E, para essas apresentações, Esperanza promete uma viagem por sua trajetória musical, que já soma quase duas décadas e cinco prêmios Grammy. “Vamos tocar músicas de todos os últimos oito ou nove álbuns e, claro, também vamos trazer canções do disco ‘Milton + Esperanza’”, adianta a artista, em referência ao álbum lançado no ano passado ao lado de Milton Nascimento – um parceiro e ídolo para ela.

O trabalho, indicado ao Grammy deste ano, reúne gravações feitas entre Brasil e Estados Unidos e inclui cinco composições do artista brasileiro.

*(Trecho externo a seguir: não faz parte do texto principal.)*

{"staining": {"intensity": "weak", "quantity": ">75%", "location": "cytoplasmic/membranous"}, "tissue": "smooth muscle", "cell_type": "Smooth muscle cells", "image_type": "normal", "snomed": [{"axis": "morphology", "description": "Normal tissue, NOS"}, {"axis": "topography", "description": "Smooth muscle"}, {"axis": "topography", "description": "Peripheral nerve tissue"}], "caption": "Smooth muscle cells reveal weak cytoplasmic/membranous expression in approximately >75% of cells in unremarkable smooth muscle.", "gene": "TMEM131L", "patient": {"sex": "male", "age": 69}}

Embora Milton tenha encerrado a carreira nos palcos, sua presença continua viva na obra de Spalding. “Nunca planejamos uma turnê. Queríamos apenas criar o disco e lançá-lo. Mas eu amo tanto as músicas que, de alguma forma, encontramos uma maneira de tocá-las, mesmo que Milton não vá cantar conosco”, conta. Para isso, ela se apoia no quarteto que formou especialmente para esse projeto. “Somos três músicos e eu, e com essas quatro pessoas conseguimos criar muitas cores, muitas texturas, muitos mundos. É realmente uma banda linda”, destaca ela, “animada para compartilhar” com o público a sonoridade da atual turnê – que já passou por Europa, Estados Unidos e, após os shows no Brasil, segue para a África do Sul antes de retornar ao seu país natal.

A relação com Milton Nascimento, que começou ainda em 2010, marcou a artista tanto pessoal quanto artisticamente. “Uma coisa que se confirmou trabalhando com ele é que simplesmente melhoramos com a idade. Isso me dá entusiasmo e esperança no processo de envelhecer. Ele é um músico quase surrealista, muito livre. Um artista extremamente comprometido em buscar a verdade da visão, a verdade do sentimento. Estar ao lado dele foi um remédio poderoso e curativo”, reflete Esperanza, que vê em Milton um refinamento e aprofundamento de todas as suas qualidades com o passar dos anos.

“Claro, ele soa diferente agora, talvez a fraseologia ou o alcance vocal não sejam os mesmos, mas até isso nos convida a deixar de lado algumas ideias sobre o que é importante na música, percebendo que é realmente o espírito da pessoa, a verdade de sua vida. E nada disso se perde; na verdade, se intensifica com a experiência de vida. Então, sinto-me muito grata a ele por sua dedicação a todas essas coisas; não diminuiu com o tempo, apenas se aprofundou”.

Sem etiquetas

Ao olhar para a própria trajetória – que em 2026 completará 20 anos desde o lançamento de “Junjo” –, Esperanza evita rótulos. Para ela, a música é reflexo de um caminho em constante movimento. “É como se estivéssemos explorando esta floresta infinita da música. O som muda porque nós mudamos, assim como nossas casas, amigos, leituras, filhos e experiências de vida. Sinto que meu trabalho é uma representação de onde estou”, conta a artista, consciente de que sua identidade musical está em constante transformação.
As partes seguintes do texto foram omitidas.